The “Steve Jobs as genius” narrative has a lot going for it: simplicity, drama, mystery, irony, and cult of personality.
But, while we’re indulging in our post-mortem adoration of this semi-tragic hero, let’s pause to ask: what might Apple—and Steve Jobs, for that matter—have been without the cast of complementary thinkers who formed the constellation around him and contributed immeasurably through their own unique ways of knowing?
Much has been said about Jobs’s legendary vision, and his legendary temperament, but little has been reported about his distinctive pattern of “nonlinear” thinking.

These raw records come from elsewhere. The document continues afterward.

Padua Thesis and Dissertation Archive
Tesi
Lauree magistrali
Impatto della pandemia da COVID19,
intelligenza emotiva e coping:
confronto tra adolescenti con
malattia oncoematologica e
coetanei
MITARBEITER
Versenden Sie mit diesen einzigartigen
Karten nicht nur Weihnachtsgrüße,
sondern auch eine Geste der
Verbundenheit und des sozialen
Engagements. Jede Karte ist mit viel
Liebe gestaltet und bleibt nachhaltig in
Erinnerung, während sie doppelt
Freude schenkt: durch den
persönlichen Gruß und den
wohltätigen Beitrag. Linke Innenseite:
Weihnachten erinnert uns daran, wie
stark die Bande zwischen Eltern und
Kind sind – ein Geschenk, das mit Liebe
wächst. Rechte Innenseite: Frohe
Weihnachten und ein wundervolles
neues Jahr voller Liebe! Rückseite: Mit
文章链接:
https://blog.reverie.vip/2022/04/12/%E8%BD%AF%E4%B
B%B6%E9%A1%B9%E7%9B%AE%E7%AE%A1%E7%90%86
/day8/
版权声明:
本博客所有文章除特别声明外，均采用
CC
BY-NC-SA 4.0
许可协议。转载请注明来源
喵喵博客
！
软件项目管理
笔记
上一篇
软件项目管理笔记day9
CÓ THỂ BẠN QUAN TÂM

Why someone like Jobs needed someone like Wozniak
Jobs’ preferred thinking pattern, I believe, was what I call “Red Sky”—right-brained (i.e., intuitive), and abstract (or conceptual/philosophical/idealistic).This pattern, one of the four primary Mindex thinking style patterns I have devised, is not one we would normally associate with a high-tech, scientifically oriented person.
That’s why Jobs needed Steve Wozniak, or someone like him, to bring his ideas down to earth and put wheels on them. Wozniak, I believe, was a “Blue Earth” thinker—left-brained (logical/analytical/structured), and concrete (focused on direct experience and tangible outcomes). They made a very successful combination, especially during Apple’s founding and start-up phase.
Jobs-watchers, biographers, and historians seem to like to characterize him as the tyrannical genius, who did all the thinking, called all the shots, and hounded people to do things his way. That kind of narrative makes good legend-literature, but I believe it’s oversimplified.
The fact is that a number of other remarkable thinkers contributed crucially to the Apple story, each adding something to the constellation of possibilities swirling around the two computer geeks, Jobs and Wozniak. Jobs, to his everlasting credit, supplied the obsessive motivational energy that animated the enterprise.
Why Jobs and Wozniak needed someone else
As early as 1977 “Jobs and Woz” recognized their lack of business acumen, and turned to a silicon valley engineering executive named Armas Clifford (“Mike”) Markkula, who had retired at age 32 from Fairchild Semiconductor with a sackful of money. Markkula brought not only the seed capital, but the thinking process that turned the geek-shop into a billion-dollar business.
Markkula provided the “Blue Sky” thinking pattern—left-brained and abstract—that Jobs and Woz lacked. Blue Sky thinkers tend to be “architectural” visionaries who frame grand ideas in terms of the sequence and timing of events required to bring them to fruition. Jobs was the dreamer, Woz was the gifted bench-tinkerer, and Markkula was the planner.
Markkula continued to guide the firm much longer than he ever intended to, serving as chairman all the way from 1985 to 1997. In 1993 he reluctantly joined with CEO John Sculley in ousting Jobs from the firm. Eventually, he also helped force Sculley out.
Another less-known genius who provided a key part of the brain trust surrounding Jobs and Woz was Jef Raskin, a high-altitude “sky” thinker (Blue Sky and Red Sky patterns working in tandem). Raskin played a seminal role in the invention of the Macintosh computer, and reportedly introduced Jobs to the pioneers of the graphic interface at Xerox’s Palo Alto research facility. As early as 1981, Raskin envisioned “computers for the millions,” and conceived of various product incarnations that even foreshadowed today’s iPad and other portable devices.
The backroom figures who completed the picture
Throughout Apple’s “Camelot” phase, other bright and talented thinkers of various patterns made crucial but largely unsung contributions. “Red Earth” whiz-kids (right-brained and concrete) crafted product styles and designs unheard of in the world of technological products. Many of their ideas set the standard for hardware and software products we use today.
Jobs’s famously abrasive “personality” might be explained, at least in part, by the frustration he must have felt in trying to make himself understood by those around him. Typically left-brained, or “blue” thinkers, his associates may not have arranged their mental furniture the way he arranged his. Ideas and conclusions that seemed absolutely obvious to him may not have fit well with their idea-processing patterns—their “thinking styles.”
Jobs could be quite affable and even charming on occasion, which weakens the claim some have made that he was afflicted with Asperger’s Syndrome. I believe it’s much more likely that he, like many Red Sky thinkers who find themselves in organizational environments, felt like the proverbial stranger in a strange land. When you’re extremely bright, you’ve got lots of ideas, and your ideas tend to outrun your words, you can become acutely frustrated when people don’t understand you.
All of the pieces of the puzzle
None of this diminishes in the slightest the contributions Jobs made to the world of information products. But we know that history has a way of simplifying and streamlining the big stories. Historians, like journalists, tend to dislike stories with “too many heroes.” They have a strong inclination to raise up one towering figure above others and to summarize the contributions of the rest.